Turning the other cheek versus being a doormat – Is there a difference?

IMG_5062We’ve all been there. Someone makes a nasty remark that was uncalled for, and you’re faced with the decision of either snapping back and putting that person in their place, or silently enduring a figurative slap in the face.

A while back I was caught in this situation. I unknowingly did something that upset someone, and rather than communicating this to me so we could work it out, they made a nasty comment that blatantly questioned my competence. Ouch! But instead of standing up for myself, I remained silent and let the comment pass. I stewed over the sting of it for several days afterward.

I will admit, I’m not very good with sharp comebacks when it comes to standing up for myself. I wouldn’t say that I’m anybody’s doormat and I allow people to stomp all over me. I just don’t have it in me to be mean, and that sometimes translates to letting people get away with unacceptable rudeness that should have been corrected.

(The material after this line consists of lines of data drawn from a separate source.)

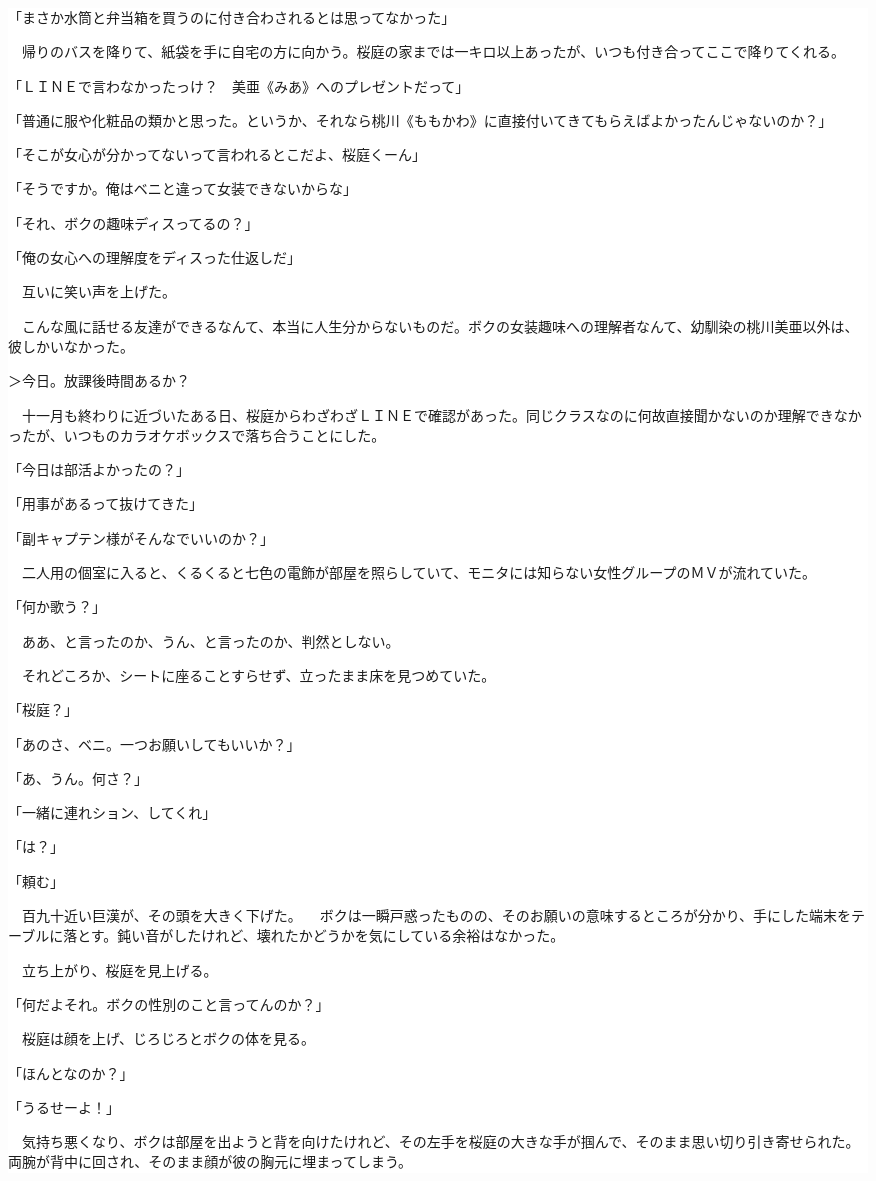 「まさか水筒と弁当箱を買うのに付き合わされるとは思ってなかった」

　帰りのバスを降りて、紙袋を手に自宅の方に向かう。桜庭の家までは一キロ以上あったが、いつも付き合ってここで降りてくれる。

「ＬＩＮＥで言わなかったっけ？　美亜《みあ》へのプレゼントだって」

「普通に服や化粧品の類かと思った。というか、それなら桃川《ももかわ》に直接付いてきてもらえばよかったんじゃないのか？」

「そこが女心が分かってないって言われるとこだよ、桜庭くーん」

「そうですか。俺はベニと違って女装できないからな」

「それ、ボクの趣味ディスってるの？」

「俺の女心への理解度をディスった仕返しだ」

　互いに笑い声を上げた。

　こんな風に話せる友達ができるなんて、本当に人生分からないものだ。ボクの女装趣味への理解者なんて、幼馴染の桃川美亜以外は、彼しかいなかった。

＞今日。放課後時間あるか？

　十一月も終わりに近づいたある日、桜庭からわざわざＬＩＮＥで確認があった。同じクラスなのに何故直接聞かないのか理解できなかったが、いつものカラオケボックスで落ち合うことにした。

「今日は部活よかったの？」

「用事があるって抜けてきた」

「副キャプテン様がそんなでいいのか？」

　二人用の個室に入ると、くるくると七色の電飾が部屋を照らしていて、モニタには知らない女性グループのＭＶが流れていた。

「何か歌う？」

　ああ、と言ったのか、うん、と言ったのか、判然としない。

　それどころか、シートに座ることすらせず、立ったまま床を見つめていた。

「桜庭？」

「あのさ、ベニ。一つお願いしてもいいか？」

「あ、うん。何さ？」

「一緒に連れション、してくれ」

「は？」

「頼む」

　百九十近い巨漢が、その頭を大きく下げた。
　ボクは一瞬戸惑ったものの、そのお願いの意味するところが分かり、手にした端末をテーブルに落とす。鈍い音がしたけれど、壊れたかどうかを気にしている余裕はなかった。

　立ち上がり、桜庭を見上げる。

「何だよそれ。ボクの性別のこと言ってんのか？」

　桜庭は顔を上げ、じろじろとボクの体を見る。

「ほんとなのか？」

「うるせーよ！」

　気持ち悪くなり、ボクは部屋を出ようと背を向けたけれど、その左手を桜庭の大きな手が掴んで、そのまま思い切り引き寄せられた。両腕が背中に回され、そのまま顔が彼の胸元に埋まってしまう。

So here’s my question: is there a way to turn the other cheek and be the bigger person while still standing up for yourself?

Not an easy question by any means, and I’m not sure my own logic has brought me to the best answer, but I’m going to give it a try. This situation reminded me of another that was completely different, but somehow relevant.

A few weeks ago I was working on a group activity with two other young women in a class. We were sharing our ideas for an upcoming project and providing one-another with feedback. When one finished explaining her thoughts about a particular topic, the other said ‘I’m not sure I understand what you’re getting at. Can you explain?’ It was direct yet polite, and I immediately respected her for her assertiveness.

I feel as though this translates back to the prior situation. What if I had politely responded to said comment by directly addressing it? I could have countered the comment with this: ‘I believe we had a misunderstanding and we interpreted that situation differently. Did I do something to offend you?’ This would have turned it back around on the nasty comment maker and essentially called them out on their verbal fire without directly saying ‘That was rude!’ It’s hard to predict how the other person would have reacted to that, but at least I would not have left an impression that I’m easy to push around.

I don’t feel as though turning the other check means allowing yourself to get verbally slapped in the face. I believe it has more to do with facing a situation directly and in a courteous manner, and working out conflict in a way that is respectful to yourself and the offender so that nobody leaves feeling bitter.

Moving forward, I plan to be more assertive in situations such as this. Because in order to respect others, it’s important to expect that others respect you.